Abstract
In this paper we present two probabilistic models for real-time acoustic event detection: the Hidden Markov Model and the Change Point Model. We construct the generative models in such a way that each time slice of the audio spectra is generated from a ‘spectral template’ which is multiplied by a volume factor. From this point of view, we treat the event detection problem as a template matching problem where the aim is to infer the active template and its volume while the audio data are observed. The novel contribution in this paper is a Change Point Model for real-time template matching using a conditional Poisson observation model. For this model, we develop an exact inference algorithm and an effective approximation schema. We evaluate the models on online monophonic pitch tracking of two low pitched instruments where we focus on the trade-off between the latency and accuracy of the system. The evaluation results suggest favourable features such as quick detection, graceful degradation and an acceptable level of accuracy when compared with a state-of-the-art monophonic pitch tracking algorithm (YIN). We believe that these models provide a flexible and powerful modelling framework for real-time event and pitch detection.
Acknowledgements
We would like to thank the reviewers for helpful comments and suggestions.
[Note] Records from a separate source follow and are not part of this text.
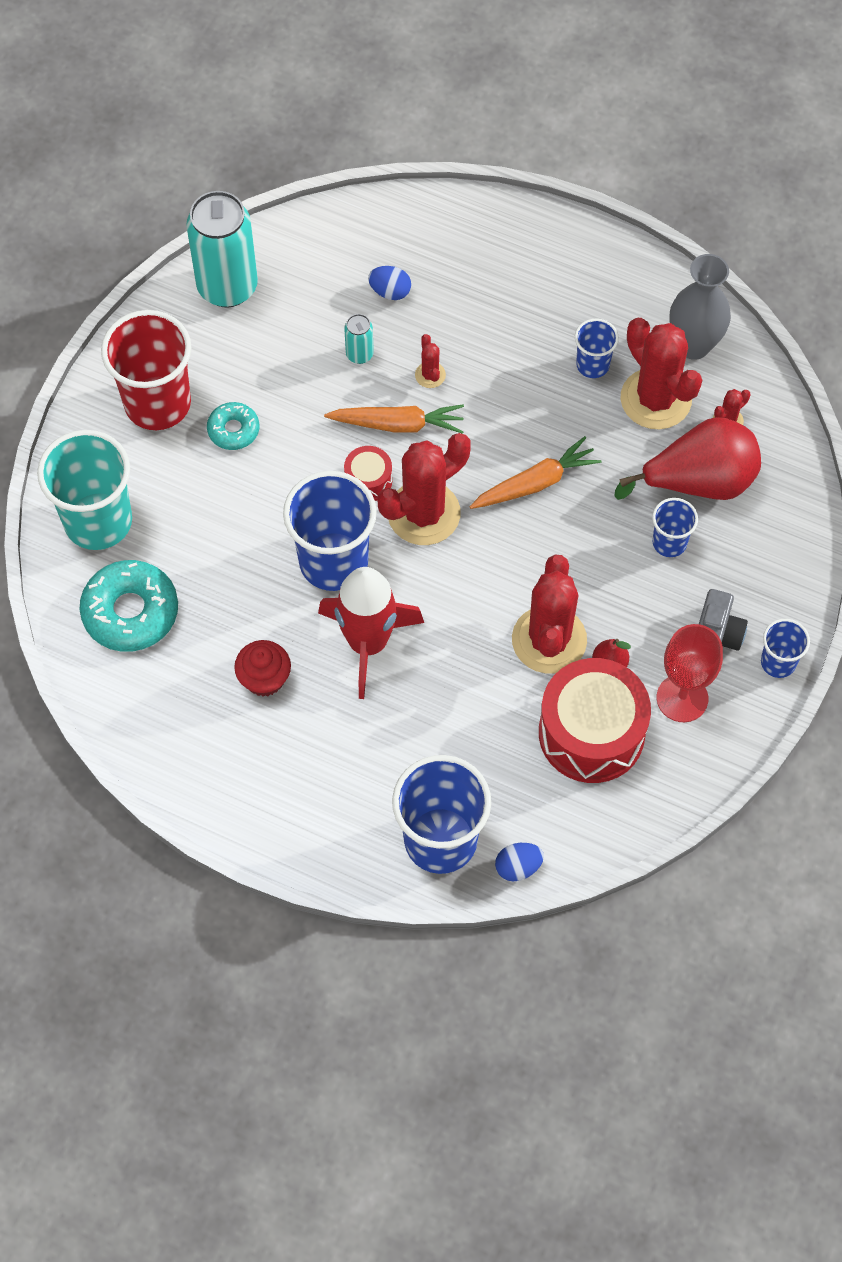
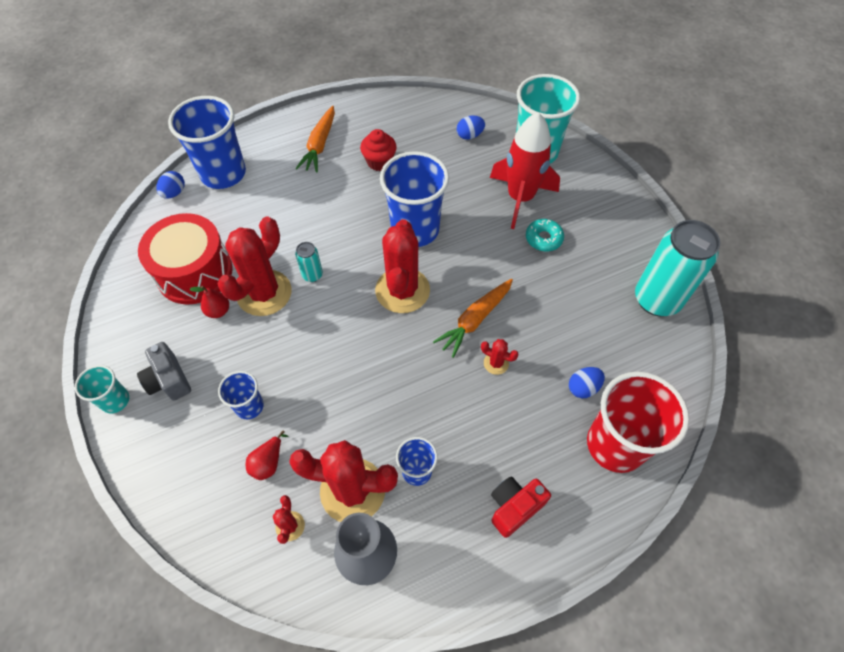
camera: 130 degrees right, 5 degrees down
(130, 612) = (469, 135): turquoise donut -> blue egg
(157, 403) = (592, 216): red cup -> red cup (615, 445)
(359, 354) = (545, 335): turquoise can -> turquoise can (312, 275)
(368, 480) = (450, 279): red drum -> none
(368, 643) = (353, 213): red rocket -> red rocket (520, 198)
(535, 483) = (364, 363): orange carrot -> orange carrot (320, 145)
(549, 640) = (264, 293): red cactus -> red cactus turned 75 degrees clockwise
(553, 275) = (514, 507): none -> red camera
(682, 698) = (159, 330): red goblet -> none
(699, 482) = (268, 463): red pear -> red pear, size x0.43
(778, 662) = (115, 400): blue cup -> turquoise cup

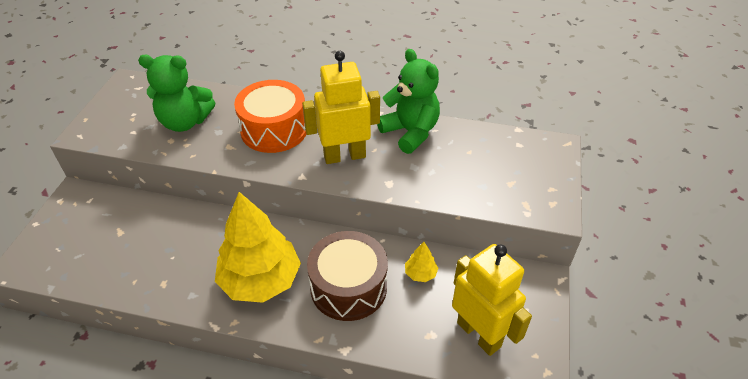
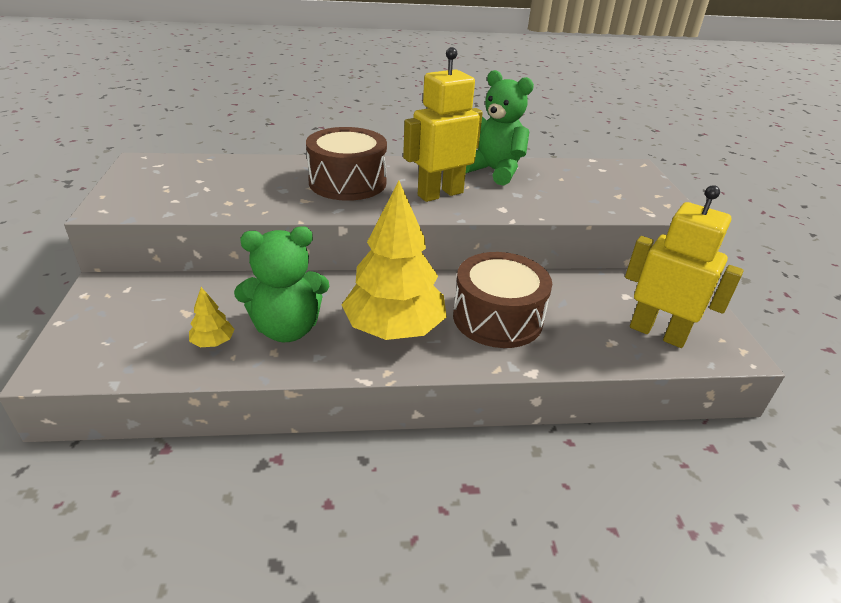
camera: 20 degrees left, 10 degrees down
(185, 122) = (236, 186): green teddy bear -> green teddy bear (287, 329)
(274, 129) = (347, 182): orange drum -> brown drum
(420, 273) = (563, 294): yellow tree -> yellow tree (213, 342)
This work is funded by The Scientific and Technical Research Council of Turkey (TÜBİTAK) grant number 110E292, project ‘Bayesian matrix and tensor factorisations (BAYTEN)’. The work of Umut Şimşekli is supported by the PhD scholarship (2211) from TÜBİTAK.
Notes
1Note that we use MATLAB's colon operator syntax in which (1: T) is equivalent to [1, 2, 3, … ,T] and x 1:T ≡ {x 1,x 2, … , xT }.